Last December, GoFintech agreed to buy 22.5% of the asset manager for HK$1.1 billion by issuing new stock. Shareholders of both GoFintech and Wealthink approved the deal in July. It’s not clear if the transaction has already closed, or if it’s still pending. But if and when the deal closes, GoFintech will include its share of CSOP Asset Management’s profit in its own income statement.
CSOP Asset Management is one of the largest issuers of exchange-traded funds (ETFs) in Hong Kong, reporting revenue of HK$677 million in the first nine months of last year and a net profit of HK$253 million.
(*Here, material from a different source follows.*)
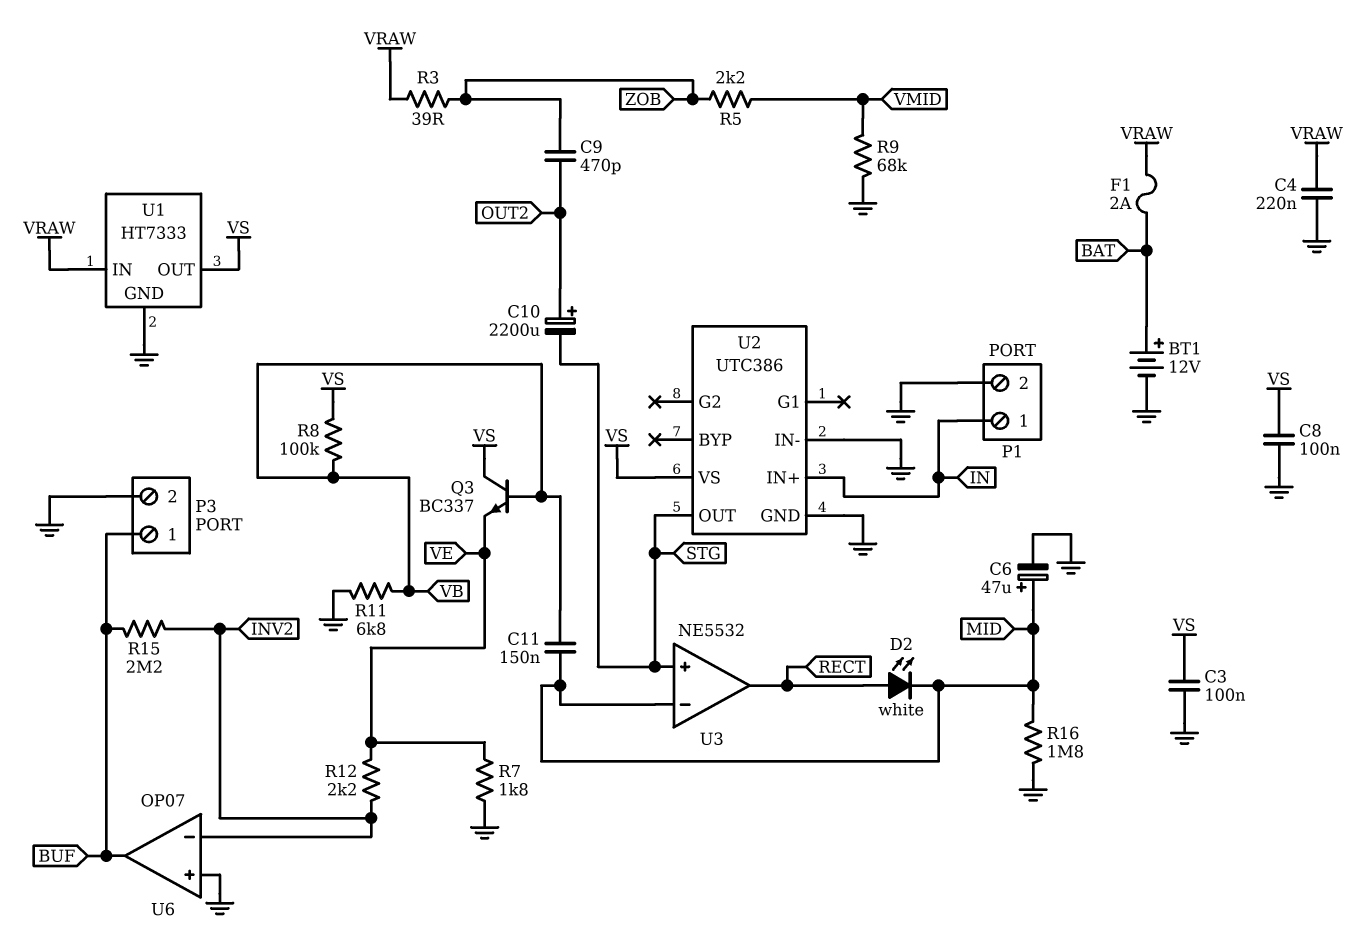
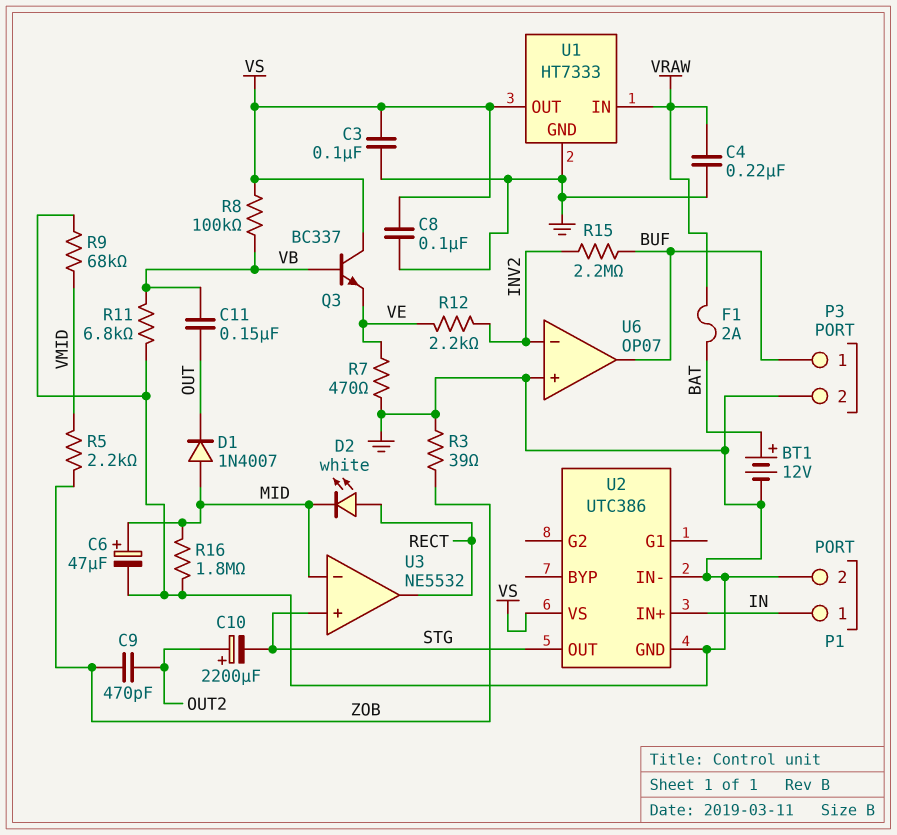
C11: 150nF (MID, VB) -> 150nF (OUT, VB)
D1: none -> diode 1N4007 (A MID, K OUT)
R3: 39 (VRAW, ZOB) -> 39 (GND, ZOB)
R7: 1.8k (GND, VE) -> 470 (GND, VE)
Among GoFintech’s older businesses before all of its new initiatives, securities brokerage and margin financing performed nicely in the first half of its fiscal year. That segment’s revenue jumped more than fivefold year-on-year and its profit rose 326%, likely the result of a renaissance for Chinese stocks this year.
GoFintech shares gained 6.7% in two days after the release of its latest results, showing investors broadly liked the big revenue jump despite the huge margin sacrifice. With those gains, the stock has nearly tripled this year to trade at a trailing price-to-earnings of 78, dwarfing the 19 for more traditional stock brokerages Futu Holdings (FUTU.US) and 13 for UP Fintech (TIGR.US). But that high multiple could come down if GoFintech can quickly boost its profits following its move into new areas and remain in the black after years of losses.
Investors do appear to appreciate GoFintech’s efforts to spread its wings to new niche areas, as reflected by its big stock gains. But if the company fails to sustain its new-found profitability, the recent investor euphoria around its quick revenue growth may evaporate just as fast.